Correlation, Regression and how to Destroy Information.

(The above image is from an article by Felix Salomon - 23/2/2009).
When a continuous domain is transferred onto another continuous domain, the process is called transformation

When a discrete domain is transferred onto another discrete domain, the process is called mapping

But when a discrete domain is transferred onto a continuous domain, what is the process called? Not clear, but in such a process information is destroyed. Regression is an example. Discrete (often expensive to get) data is used to build a function that fits the data, after which the data is gently removed and life continues on the smooth and differentiable function (or surface) to the delight of mathematicians. Typically,  democratic-flavoured approaches such as Least Squares are adopted to perpetrate the crime.

The reason we call Least Squares (and other related methods) "democratic" (in democracy everyone gets one vote, even assassins who get re-inserted into society, just as respectful hard-working and law-observing citizens) is that every point contributes to the construction of the mentioned best-fit function in equal measure.
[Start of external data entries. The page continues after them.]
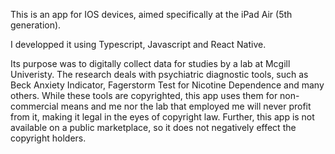 This is an app for IOS devices, aimed specifically at the iPad Air (5th generation). 

I developped it using Typescript, Javascript and React Native. 

Its purpose was to digitally collect data for studies by a lab at Mcgill Univeristy. The research deals with psychiatric diagnostic tools, such as Beck Anxiety Indicator, Fagerstorm Test for Nicotine Dependence and many others. While these tools are copyrighted, this app uses them for non-commercial means and me nor the lab that employed me will never profit from it, making it legal in the eyes of copyright law. Further, this app is not available on a public marketplace, so it does not negatively effect the copyright holders. 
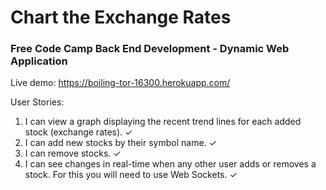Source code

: # Chart the Exchange Rates
### Free Code Camp  Back End Development - Dynamic Web Application  <br>

Live demo: https://boiling-tor-16300.herokuapp.com/

User Stories:
1. I can view a graph displaying the recent trend lines for each added stock (exchange rates). ✓
2. I can add new stocks by their symbol name. ✓
3. I can remove stocks. ✓
4. I can see changes in real-time when any other user adds or removes a stock. For this you will need to use Web Sockets. ✓

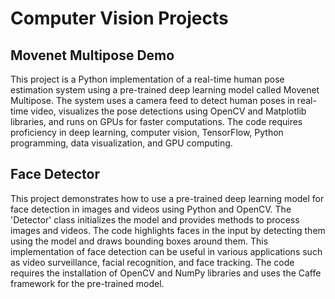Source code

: # Computer Vision Projects

## Movenet Multipose Demo

This project is a Python implementation of a real-time human pose estimation system using a pre-trained deep learning model called Movenet Multipose. The system uses a camera feed to detect human poses in real-time video, visualizes the pose detections using OpenCV and Matplotlib libraries, and runs on GPUs for faster computations. The code requires proficiency in deep learning, computer vision, TensorFlow, Python programming, data visualization, and GPU computing.

## Face Detector

This project demonstrates how to use a pre-trained deep learning model for face detection in images and videos using Python and OpenCV. The 'Detector' class initializes the model and provides methods to process images and videos. The code highlights faces in the input by detecting them using the model and draws bounding boxes around them. This implementation of face detection can be useful in various applications such as video surveillance, facial recognition, and face tracking. The code requires the installation of OpenCV and NumPy libraries and uses the Caffe framework for the pre-trained model.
In other words, data points sitting in a cluster are treated equally with dispersed points. All that matters is the vertical distance from the sought best-fit function.

Finally, we have the icing on the cake: correlation. Look at the figure below, depicting two sets of points lying along a straight line.
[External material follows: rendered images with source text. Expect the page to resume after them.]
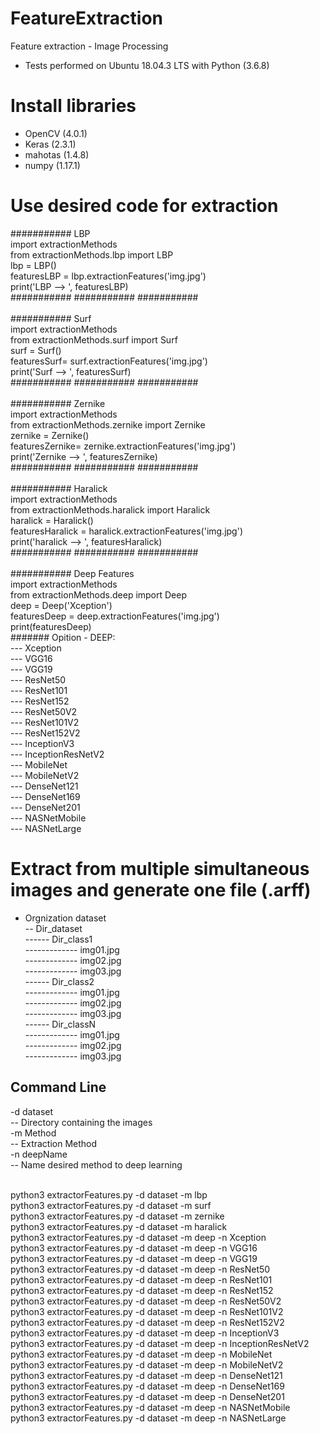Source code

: # FeatureExtraction
Feature extraction - Image Processing

- Tests performed on Ubuntu 18.04.3 LTS with Python (3.6.8) 

# Install libraries
- OpenCV (4.0.1)
- Keras (2.3.1) 
- mahotas (1.4.8)
- numpy (1.17.1)


# Use desired code for extraction
########### LBP <br />
import extractionMethods<br />
from extractionMethods.lbp import LBP<br />
lbp = LBP()<br />
featuresLBP = lbp.extractionFeatures('img.jpg')<br />
print('LBP --> ', featuresLBP)<br />
########### ########### ########### <br />
<br />
########### Surf<br />
import extractionMethods<br />
from extractionMethods.surf import Surf<br />
surf = Surf()<br />
featuresSurf= surf.extractionFeatures('img.jpg')<br />
print('Surf --> ', featuresSurf)<br />
########### ########### ########### <br />
<br />
########### Zernike<br />
import extractionMethods<br />
from extractionMethods.zernike import Zernike<br />
zernike = Zernike()<br />
featuresZernike= zernike.extractionFeatures('img.jpg')<br />
print('Zernike --> ', featuresZernike)<br />
########### ########### ########### <br />
<br />
########### Haralick <br />
import extractionMethods<br />
from extractionMethods.haralick import Haralick<br />
haralick = Haralick()<br />
featuresHaralick = haralick.extractionFeatures('img.jpg')<br />
print('haralick --> ', featuresHaralick)<br />
########### ########### ###########  <br />
<br />
########### Deep Features  <br />
import extractionMethods<br />
from extractionMethods.deep import Deep<br />
deep = Deep('Xception')<br />
featuresDeep = deep.extractionFeatures('img.jpg')<br />
print(featuresDeep)<br />
####### Opition - DEEP:<br />
--- Xception<br />
--- VGG16<br />
--- VGG19 <br />
--- ResNet50 <br />
--- ResNet101<br />
--- ResNet152<br />
--- ResNet50V2<br />
--- ResNet101V2<br />
--- ResNet152V2<br />
--- InceptionV3<br />
--- InceptionResNetV2<br />
--- MobileNet<br />
--- MobileNetV2<br />
--- DenseNet121<br />
--- DenseNet169<br />
--- DenseNet201<br />
--- NASNetMobile<br />
--- NASNetLarge<br />


# Extract from multiple simultaneous images and generate one file (.arff)
- Orgnization dataset<br />
-- Dir_dataset<br />
------ Dir_class1<br />
------------- img01.jpg<br />
------------- img02.jpg<br />
------------- img03.jpg<br />
------ Dir_class2<br />
------------- img01.jpg<br />
------------- img02.jpg<br />
------------- img03.jpg<br />
------ Dir_classN<br />
------------- img01.jpg<br />
------------- img02.jpg<br />
------------- img03.jpg<br />

## Command Line

-d dataset<br />
-- Directory containing the images <br />
-m Method<br />
-- Extraction Method<br />
-n deepName<br />
-- Name desired method to deep learning<br />
<br />

python3 extractorFeatures.py -d dataset -m lbp <br />
python3 extractorFeatures.py -d dataset -m surf <br />
python3 extractorFeatures.py -d dataset -m zernike <br />
python3 extractorFeatures.py -d dataset -m haralick <br />
python3 extractorFeatures.py -d dataset -m deep -n Xception<br />
python3 extractorFeatures.py -d dataset -m deep -n VGG16<br />
python3 extractorFeatures.py -d dataset -m deep -n VGG19<br />
python3 extractorFeatures.py -d dataset -m deep -n ResNet50<br />
python3 extractorFeatures.py -d dataset -m deep -n ResNet101<br />
python3 extractorFeatures.py -d dataset -m deep -n ResNet152<br />
python3 extractorFeatures.py -d dataset -m deep -n ResNet50V2<br />
python3 extractorFeatures.py -d dataset -m deep -n ResNet101V2<br />
python3 extractorFeatures.py -d dataset -m deep -n ResNet152V2<br />
python3 extractorFeatures.py -d dataset -m deep -n InceptionV3<br />
python3 extractorFeatures.py -d dataset -m deep -n InceptionResNetV2<br />
python3 extractorFeatures.py -d dataset -m deep -n MobileNet<br />
python3 extractorFeatures.py -d dataset -m deep -n MobileNetV2<br />
python3 extractorFeatures.py -d dataset -m deep -n DenseNet121<br />
python3 extractorFeatures.py -d dataset -m deep -n DenseNet169<br />
python3 extractorFeatures.py -d dataset -m deep -n DenseNet201<br />
python3 extractorFeatures.py -d dataset -m deep -n NASNetMobile<br />
python3 extractorFeatures.py -d dataset -m deep -n NASNetLarge<br />
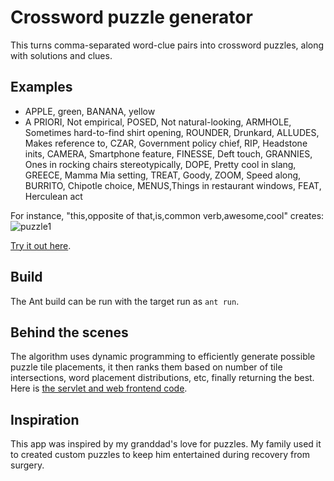 # Crossword puzzle generator

This turns comma-separated word-clue pairs into crossword puzzles, along with solutions and clues.

## Examples
	
- APPLE, green, BANANA, yellow
- A PRIORI, Not empirical, POSED, Not natural-looking, ARMHOLE, Sometimes hard-to-find shirt opening, ROUNDER, Drunkard, ALLUDES, Makes reference to, CZAR, Government policy chief, RIP, Headstone inits, CAMERA, Smartphone feature, FINESSE, Deft touch, GRANNIES, Ones in rocking chairs stereotypically, DOPE, Pretty cool in slang, GREECE, Mamma Mia setting, TREAT, Goody, ZOOM, Speed along, BURRITO, Chipotle choice, MENUS,Things in restaurant windows, FEAT, Herculean act 

For instance, "this,opposite of that,is,common verb,awesome,cool" creates:
![puzzle1](https://github.com/twistedcubic/crossword/tree/master/data/puzzle0.png)

[Try it out here](http://yihedong.me/crossword).

## Build
The Ant build can be run with the target run as `ant run`.

## Behind the scenes
The algorithm uses dynamic programming to efficiently generate possible puzzle tile placements, it then ranks them based on number of tile intersections, word placement distributions, etc, finally returning the best. Here is [the servlet and web frontend code](https://github.com/twistedcubic/crosswordServlet).

## Inspiration
This app was inspired by my granddad's love for puzzles. My family used it to created custom puzzles to keep him entertained during recovery from surgery.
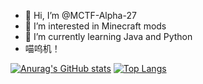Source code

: - 👋 Hi, I’m @MCTF-Alpha-27
- 👀 I’m interested in Minecraft mods
- 🌱 I’m currently learning Java and Python
- 喵呜机！

[![Anurag's GitHub stats](https://github-readme-stats.vercel.app/api?username=MCTF-Alpha-27&show_icons=true&theme=tokyonight)](https://github.com/anuraghazra/github-readme-stats)
[![Top Langs](https://github-readme-stats.vercel.app/api/top-langs/?username=MCTF-Alpha-27&theme=tokyonight&layout=Demo)](https://github.com/anuraghazra/github-readme-stats)
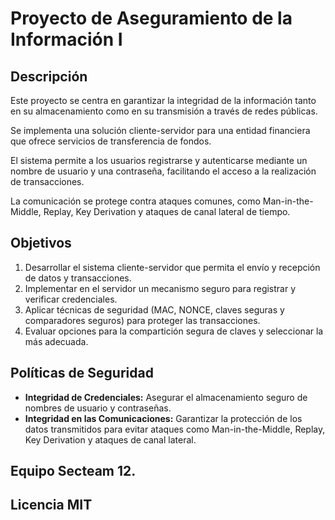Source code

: # Proyecto de Aseguramiento de la Información I 

## Descripción
Este proyecto se centra en garantizar la integridad de la información tanto en su almacenamiento como en su transmisión a través de redes públicas. 

Se implementa una solución cliente-servidor para una entidad financiera que ofrece servicios de transferencia de fondos. 

El sistema permite a los usuarios registrarse y autenticarse mediante un nombre de usuario y una contraseña, facilitando el acceso a la realización de transacciones.

La comunicación se protege contra ataques comunes, como Man-in-the-Middle, Replay, Key Derivation y ataques de canal lateral de tiempo. 

## Objetivos
1. Desarrollar el sistema cliente-servidor que permita el envío y recepción de datos y transacciones.
2. Implementar en el servidor un mecanismo seguro para registrar y verificar credenciales.
3. Aplicar técnicas de seguridad (MAC, NONCE, claves seguras y comparadores seguros) para proteger las transacciones.
4. Evaluar opciones para la compartición segura de claves y seleccionar la más adecuada.


## Políticas de Seguridad
- **Integridad de Credenciales:**
Asegurar el almacenamiento seguro de nombres de usuario y contraseñas.
- **Integridad en las Comunicaciones:**
Garantizar la protección de los datos transmitidos para evitar ataques como Man-in-the-Middle, Replay, Key Derivation y ataques de canal lateral.




## Equipo Secteam 12.




## Licencia MIT


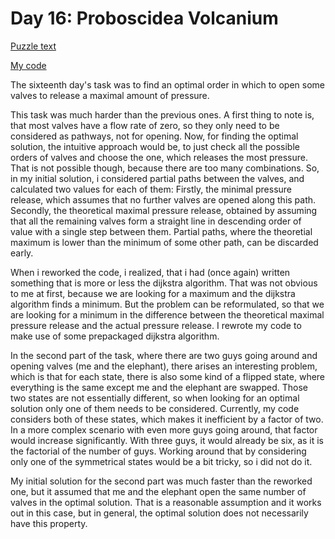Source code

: # Day 16: Proboscidea Volcanium

[Puzzle text](https://adventofcode.com/2022/day/16)

[My code](https://github.com/DERAlfons/aoc2022/blob/master/Day16/Main.hs)

The sixteenth day's task was to find an optimal order in which to open some valves to release a
maximal amount of pressure.

This task was much harder than the previous ones. A first thing to note is, that most valves have a
flow rate of zero, so they only need to be considered as pathways, not for opening. Now, for
finding the optimal solution, the intuitive approach would be, to just check all the possible
orders of valves and choose the one, which releases the most pressure. That is not possible though,
because there are too many combinations. So, in my initial solution, i considered partial paths
between the valves, and calculated two values for each of them: Firstly, the minimal pressure
release, which assumes that no further valves are opened along this path. Secondly, the theoretical
maximal pressure release, obtained by assuming that all the remaining valves form a straight line
in descending order of value with a single step between them. Partial paths, where the theoretial
maximum is lower than the minimum of some other path, can be discarded early.

When i reworked the code, i realized, that i had (once again) written something that is more or
less the dijkstra algorithm. That was not obvious to me at first, because we are looking for a
maximum and the dijkstra algorithm finds a minimum. But the problem can be reformulated, so that we
are looking for a minimum in the difference between the theoretical maximal pressure release and
the actual pressure release. I rewrote my code to make use of some prepackaged dijkstra algorithm.

In the second part of the task, where there are two guys going around and opening valves (me and
the elephant), there arises an interesting problem, which is that for each state, there is also
some kind of a flipped state, where everything is the same except me and the elephant are swapped.
Those two states are not essentially different, so when looking for an optimal solution only one of
them needs to be considered. Currently, my code considers both of these states, which makes it
inefficient by a factor of two. In a more complex scenario with even more guys going around, that
factor would increase significantly. With three guys, it would already be six, as it is the
factorial of the number of guys. Working around that by considering only one of the symmetrical
states would be a bit tricky, so i did not do it.

My initial solution for the second part was much faster than the reworked one, but it assumed that
me and the elephant open the same number of valves in the optimal solution. That is a reasonable
assumption and it works out in this case, but in general, the optimal solution does not necessarily
have this property.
The regression model is the same in each case. The correlations too! But how can that be? These two cases correspond to two totally different situations. The physics needed to distribute points evenly is not the same which makes them cluster into two groups. And yet in both cases stats yields a 100% correlation coefficient without distinguishing between two evidently different situations. What's more, in the void between the two clusters one cannot use the regression model just like that.  Assuming continuity a-priori can come at a heavy price.

Clearly this is a very simple example. The point, however, is that not many individuals out there are curious enough to look a bit deeper into data (yes, even visually!) and ask basic questions when using statistics or other methods.

By the way, "regression" is defined (Merriam Webster Dictionary) as "trend or shift to a lower or less perfect state". Indeed, when you kill information - replacing the original data with a best-fit line - this is all you can expect.